Recém vinda de uma participação em um filme hollywoodiano, O Assassino (2023), de David Fincher, a atriz se diz privilegiada por poder transitar por diversas narrativas interessantes e por ajudar a contar histórias importantes, como a de Virgínia e Adelaide, independentemente do tipo de produção.
— Todo o projeto tem o seu encanto, tem o seu porquê. Todos esses projetos são oportunidades que aparecem na minha vida. Eu aprendo — diz a atriz. — Contar a história destas duas mulheres importantes, no caso da Adelaide, a vinda dela para o Brasil, fugindo da Alemanha nazificada, tudo isso me instigou, me interessou. Então, o objetivo é este: contar histórias, independentemente de onde a gente esteja, do gênero e do tamanho do projeto. Sou muito feliz de estar aqui.
O set
Ao passar pela Rua Coronel Bordini, no bairro Rio Branco, na Capital, é possível ver de longe que algo especial está acontecendo por ali. Em frente ao imóvel em que o longa-metragem está sendo gravado, vans e carros da produção estão parados, bem como uma grande quantidade de equipamentos — totalizando mais de duas toneladas de material, indo do carrinho do travelling até iluminação para recriar a claridade do sol, o que deixa o set bem quente.
Cordões de isolamento delimitam o espaço em que é possível transitar — para cada cena, a via é fechada momentaneamente, para não haver reflexo dos automóveis nos móveis da casa, afinal, a produção se passa entre 1937 e 1959, com uma frota que era bem diferente, tanto de design quanto de barulho emitido.
A casa, um espaçoso sobrado, faz as vezes de um imóvel em São Paulo e, ali, boa parte da história se passa, entre sala, pátio e consultório — para emular o programa de rádio comandado por Virgínia, bem como os simpósios e outros lugares em que a dupla esteve na vida real, a produção gravará cenas no Tecnopuc, em frente a um chroma key, construindo um cenário virtual.
No local, a equipe de gravação, que é formada por 55 pessoas, corre para dar conta de rodar o filme em apenas 10 diárias.

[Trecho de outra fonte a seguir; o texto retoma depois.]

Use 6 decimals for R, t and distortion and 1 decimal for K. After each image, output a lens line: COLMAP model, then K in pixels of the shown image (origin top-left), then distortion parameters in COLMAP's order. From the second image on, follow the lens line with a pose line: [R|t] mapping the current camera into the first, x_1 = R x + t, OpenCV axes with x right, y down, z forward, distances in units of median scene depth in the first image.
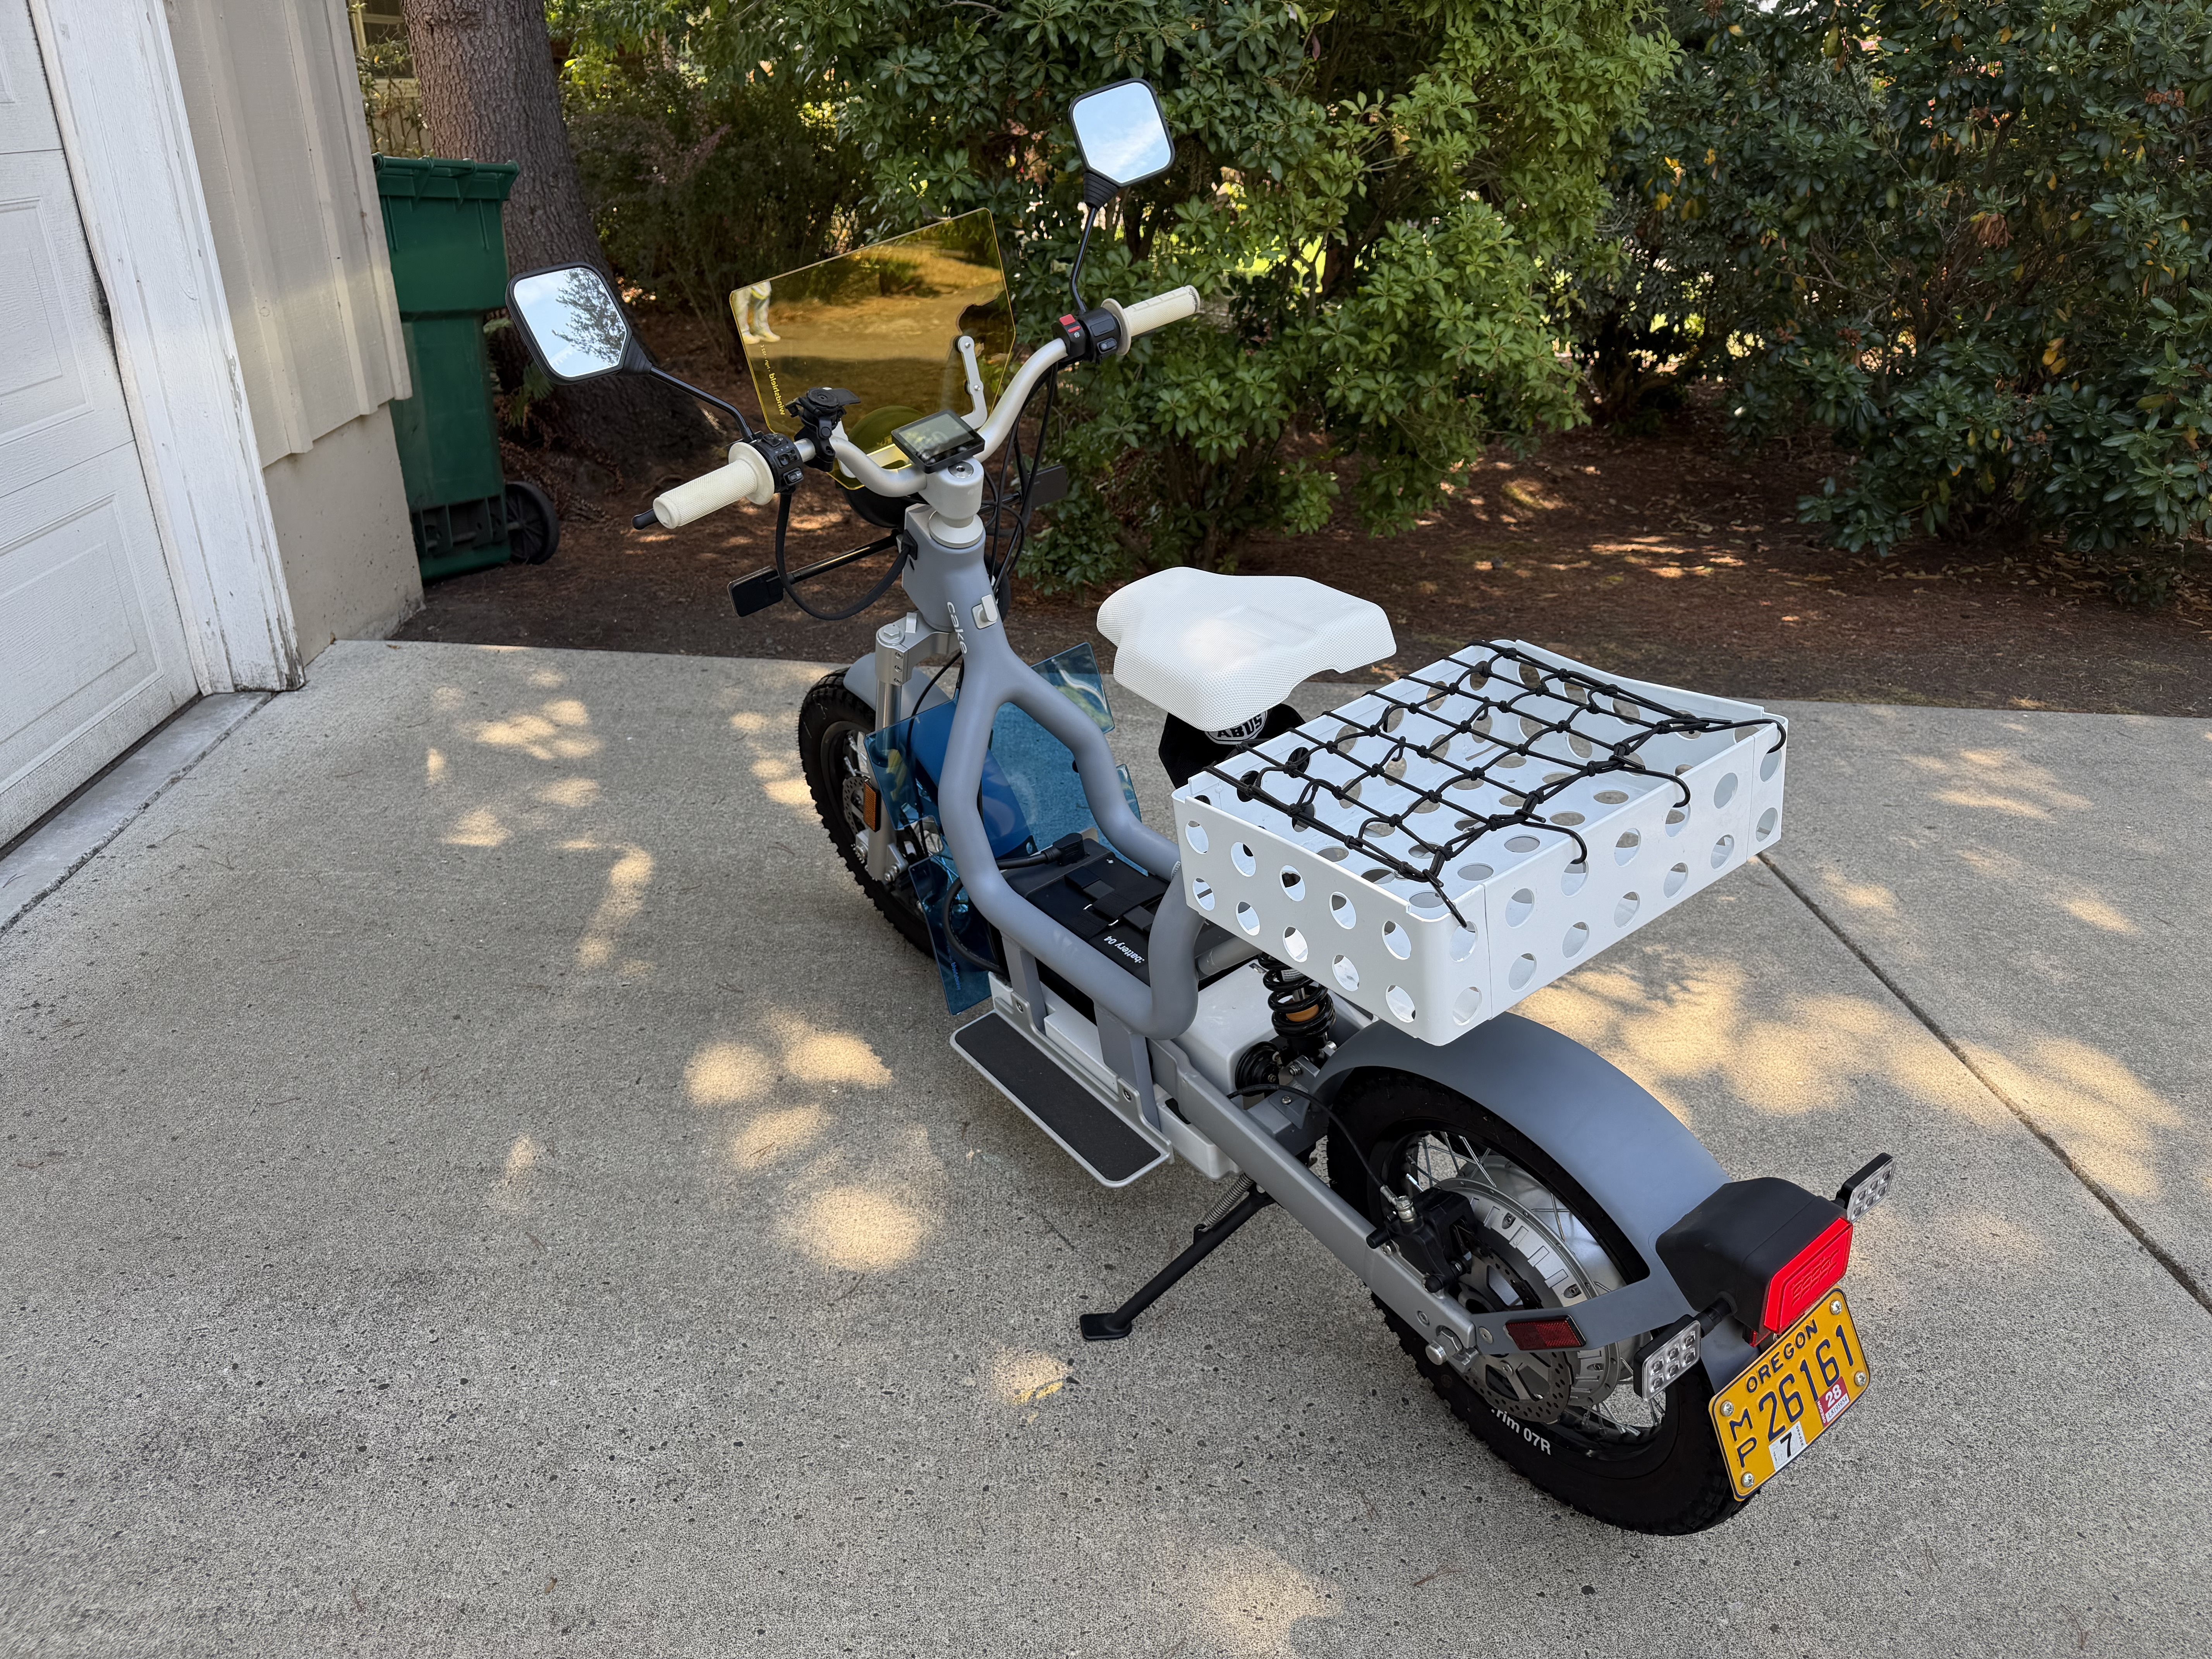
lens RADIAL K [[1563.8, 0, 1093.1], [0, 1563.8, 823.4], [0, 0, 1]] dist [0.010741, -0.025489]
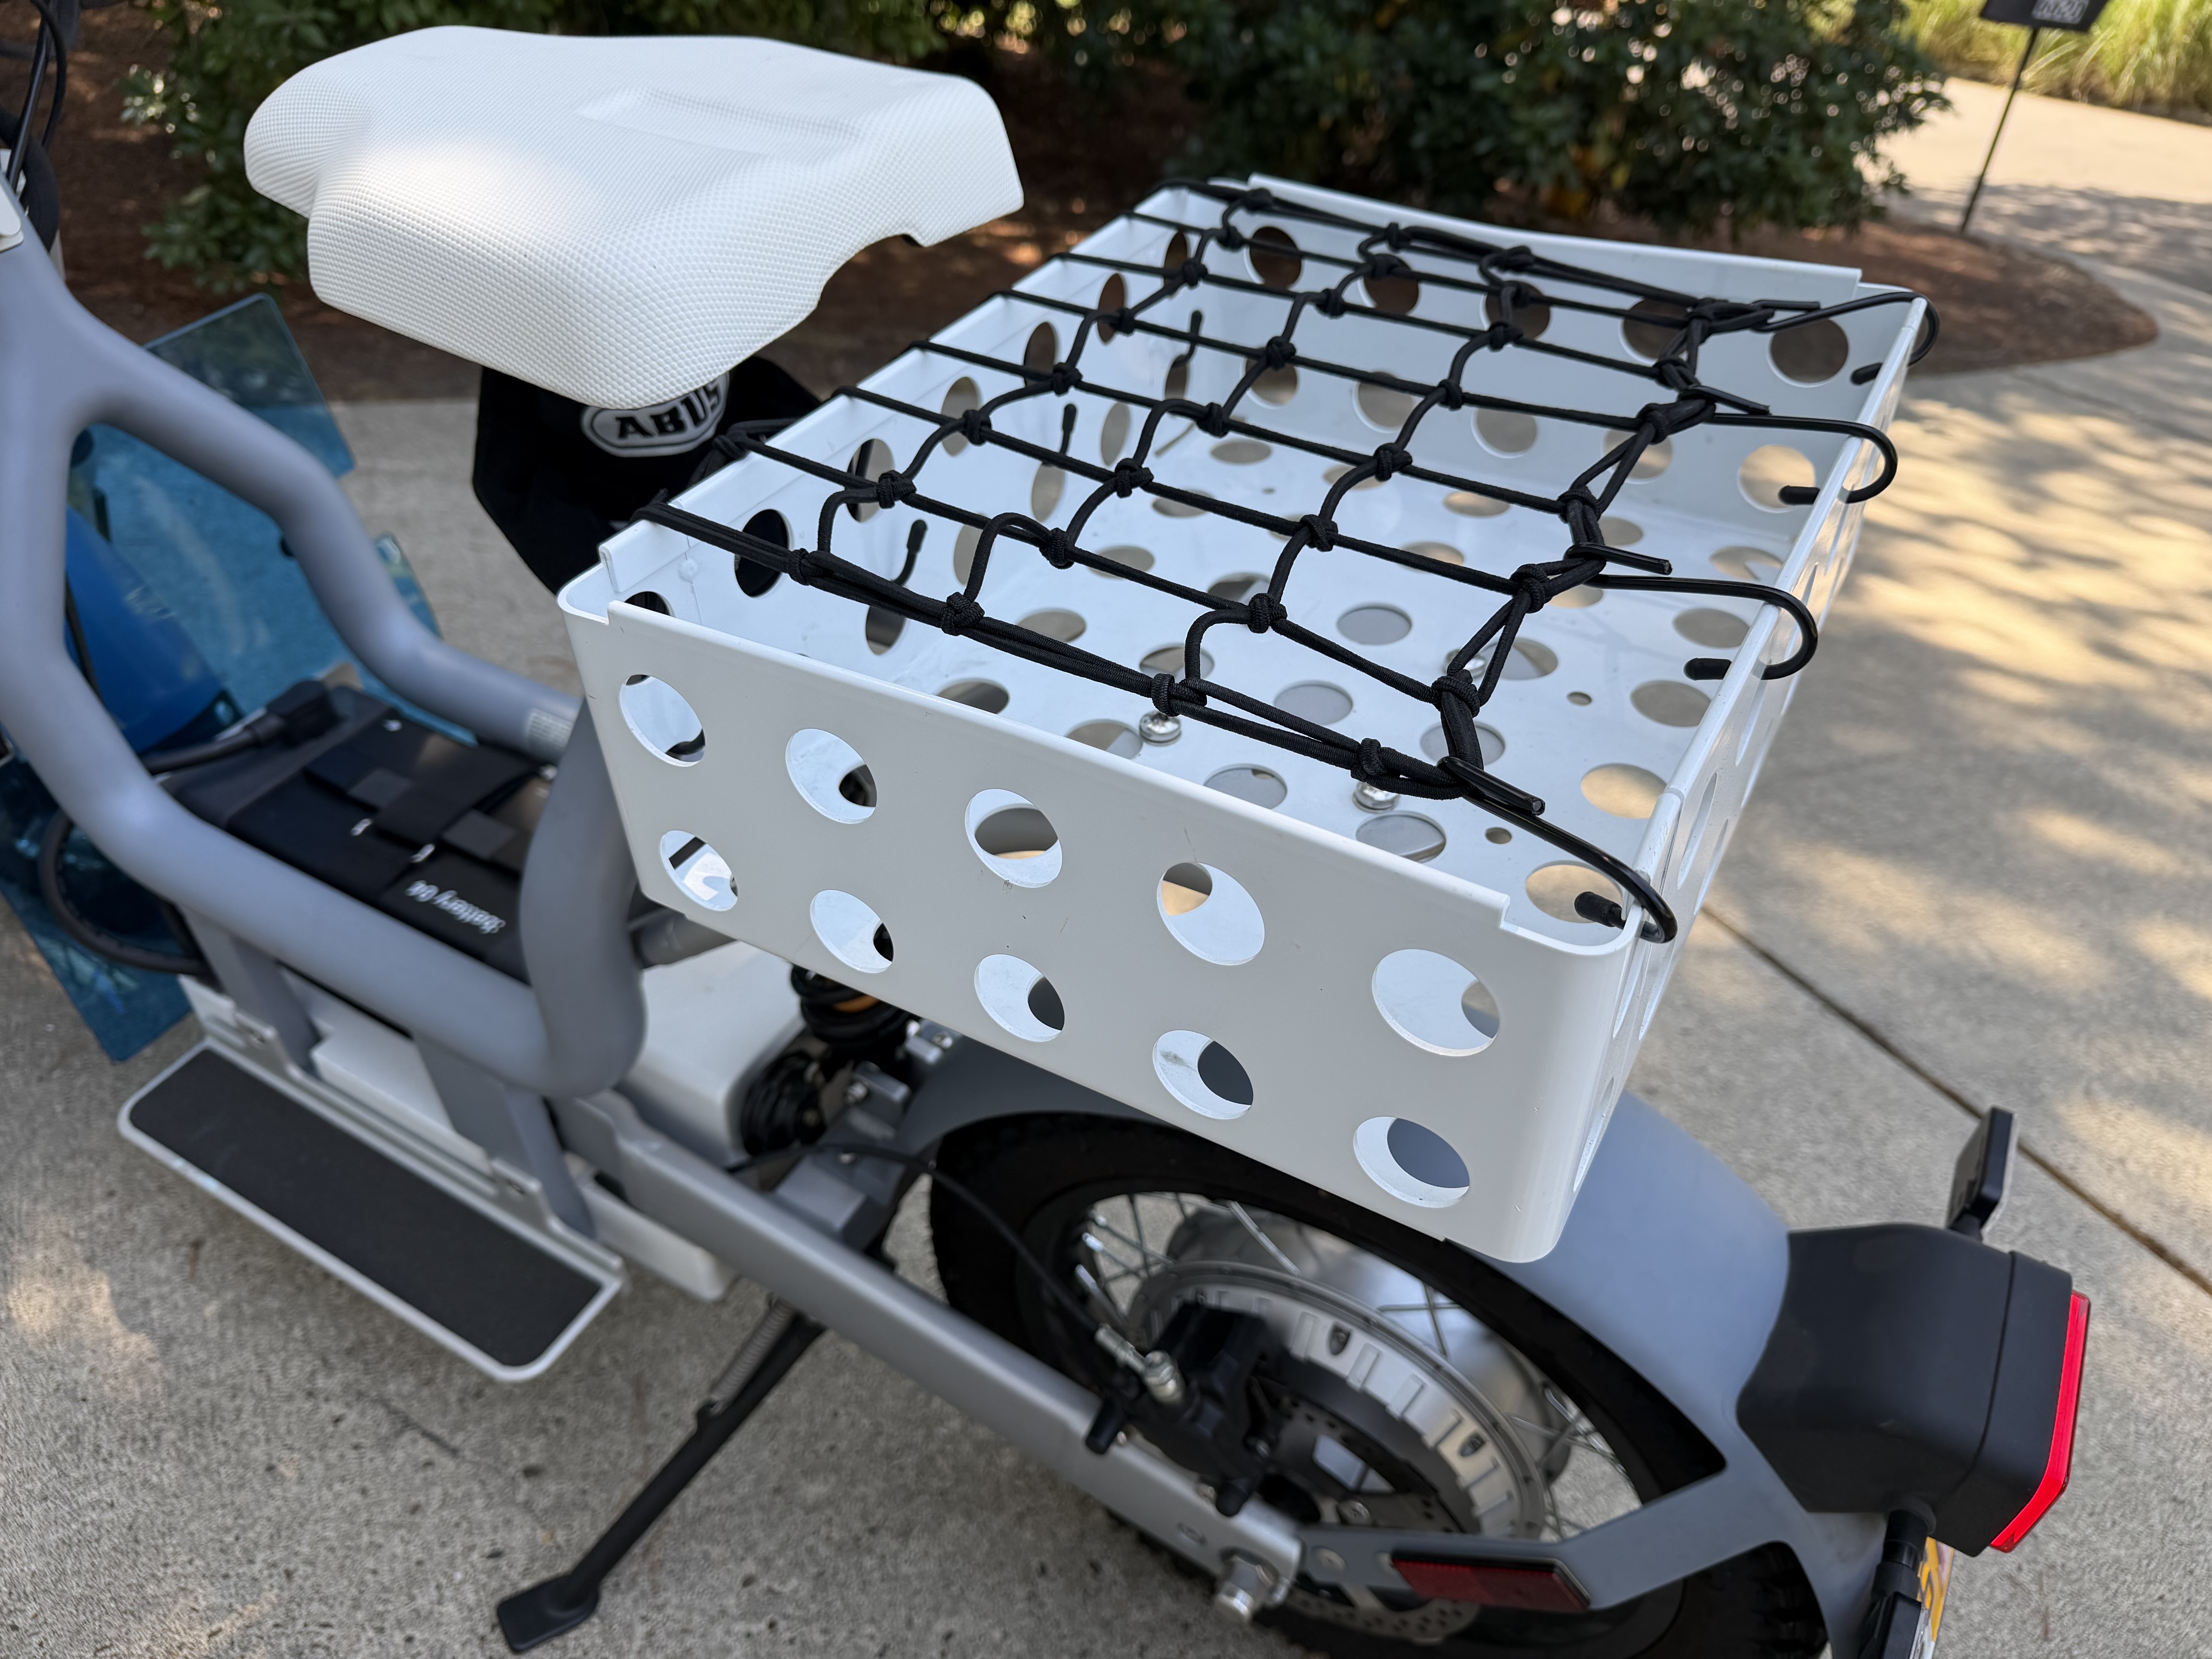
lens RADIAL K [[1592.8, 0, 1102.7], [0, 1592.8, 839.0], [0, 0, 1]] dist [-0.026003, 0.002109]
pose [[0.901808, -0.169864, 0.397352, 0.008862], [0.101385, 0.977006, 0.187563, -0.015150], [-0.420075, -0.128860, 0.898294, 0.477001]]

Com o tempo curto, Furtado e Yasmin filmavam de 8 a 12 páginas de roteiro por dia — cada uma equivale a mais ou menos um minuto do longa-metragem. A expectativa é que o título tenha mais ou menos 88 minutos e entrará em pós-produção logo após a conclusão das gravações.
A produção tem um orçamento estimado de R$ 1,6 milhão — valor considerado baixo, visto que há 20 anos, com O Homem Que Copiava, por exemplo, Furtado gastou o dobro. A aposta, então, foi centralizar as câmeras apenas nas duas protagonistas e, para as externas, preencher com imagens de arquivos que estão sendo adquiridas de vários lugares do mundo. Assim, se dará a vida do "meio documentário", misturando cenas reais de São Paulo, Londres e Alemanha com as gravadas em Porto Alegre em 2023.
Virgínia e Adelaide chega aos cinemas na segunda metade de 2024.